Major drug options include Hydroxyurea and Voxelotor. Hydroxyurea is a FDA-approved drug used to treat sickle cell anemia by inhibiting HbS polymerization. Clinically, it is thought that Hydroxyurea induces the production of fetal hemoglobin (HbF) which are less susceptible to sickle formation due to their difference in structure from hemoglobin S (HbS). This in turn dilutes the concentration of HbS, allowing red blood cells to exit peripheral capillaries before sickling begins — though the exact mechanism behind HbF induction remains unknown.

Voxelotor is another FDA-approved drug option. It reduces the effective amount of HbS by binding to the non polymerizing R conformation thereby reducing the concentration of the polymerizing T conformation concentration.

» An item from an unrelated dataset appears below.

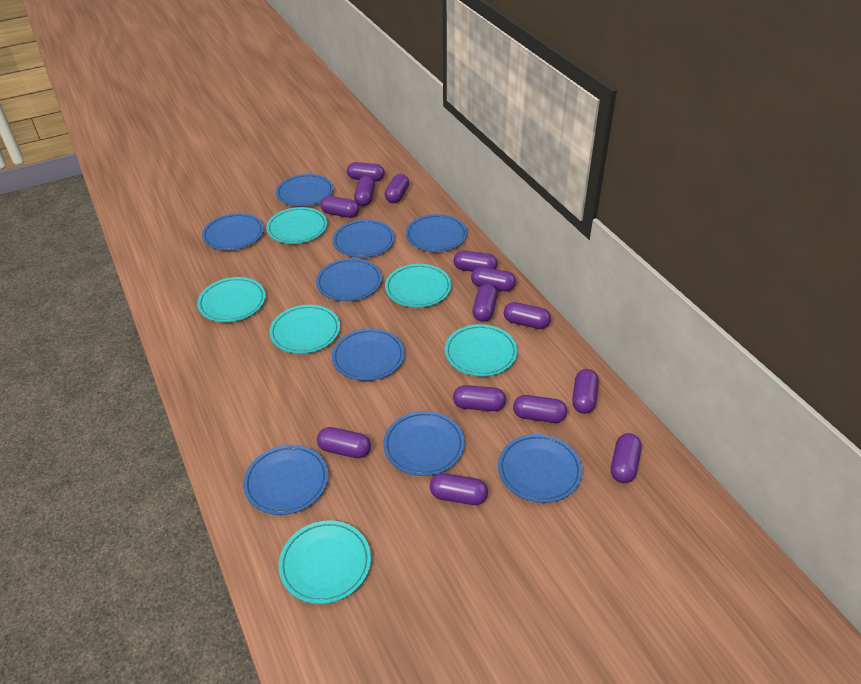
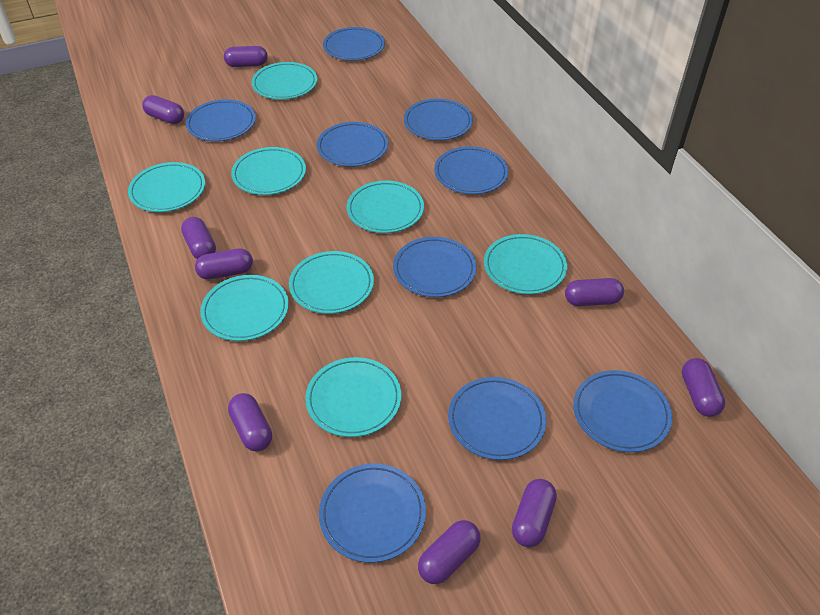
purple capsule: 14 -> 9
turquoise plate: 6 -> 8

However, it is worth noting that HbS bound to Voxelotor have very little oxygen carrying capacity so the effectiveness as opposed to not using the drug in the first place is not very apparent.

More universal approaches to treating mutations in the β-globin genes include two cell-based gene therapy options, Casgevy and Lyfgenia, which were approved by the FDA in 2023. Casgevy makes use of CRISPR-Cas9 to edit blood stem cells which are then transplanted back into patients allowing for the production of fetal hemoglobin (HbF). Lyfgenia uses a lentiviral vector to modify blood stem cells to produce adult hemoglobin (HbA) which is also transplanted in a similar fashion.